Civilians were actually told to evacuate through the Volga though. However there was a civilian militia that was formed which consisted of voluntary men and women who wanted to fight. Even they were poor equipped with arms from WW1. I don't see why Stalin would order civilians not to leave the city, given that they could not be armed.
7. You count everyone who died in WWII as a victim of Hitler. This is so stupid. Would you say Russian civilians who died in Stalingrad who could've escaped to safety but weren't allowed are victims of Hitler rather than of Stalin?
As said, that wasn't the case. But even so, there is a great fault to Hitler.
Did he not willingly invade the Soviet Union with a huge army and bomb just about every city in Eastern USSR daily?
The deaths of the 20 million residents of the USSR were the fault of Hitler. If he had not invaded the SU, it would not have have happened.
He was directly involved. Did he expect differently than for thousands to die when he ordered hundreds of planes to fly over a city and drop bombs?
And how is it fair that Stalin is blamed for just about every death in the USSR? His blamed for deaths in Gulags, famine and disease but yet Hitler is not to be blamed for deaths which he had great influence over?
Hitler targeted specific groups while Stalin's killings were often random acts of paranoid violence. Not always though. Stalin targeted for example gypsies and cossaks.
And racially targeting specific groups is somehow more justified than killing random groups? And Im not sure how valid of a statement it is to say that Stalin targeted gypsies and Cossacks.
You just said his violence was random acts of paranoia, not targets.
And I believe Hitler targeted gypsies along with homosexuals and jews.
Stalin wasn't a communist and Hitler wasn't a socialist.

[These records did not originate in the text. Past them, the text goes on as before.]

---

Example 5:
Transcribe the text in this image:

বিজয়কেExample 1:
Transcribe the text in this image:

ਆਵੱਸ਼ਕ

Stalin was a communist, though not a good one.
As of Hitler, he never meant to be a socialist. National socialism is another name for fascism, it really has little to do with socialism.
Socialists are actually very much against fascists.
And for the record, Stalin cost more people their lives than Hitler.
I already made my case against this. Death counts for Hitler are too lenient and too harsh on Stalin.
It makes sense, once Nazi Germany was over with, anti-communist propaganda only ceased to exist.
It only made sense to deflate Nazi Germany's deaths so you could show how communism was so much more evil than Hitler's regime and how gulags were worse than Hitler's gas chambers.
After the estimation of 6 million Jews killed by Hitler, Robert Conquest, a major anti communist historian, actually inflated his estimate of 5 million dead in the supposed Ukrainian genocide to 14 million to make the "genocide" of Stalin be worse than that of Hitler.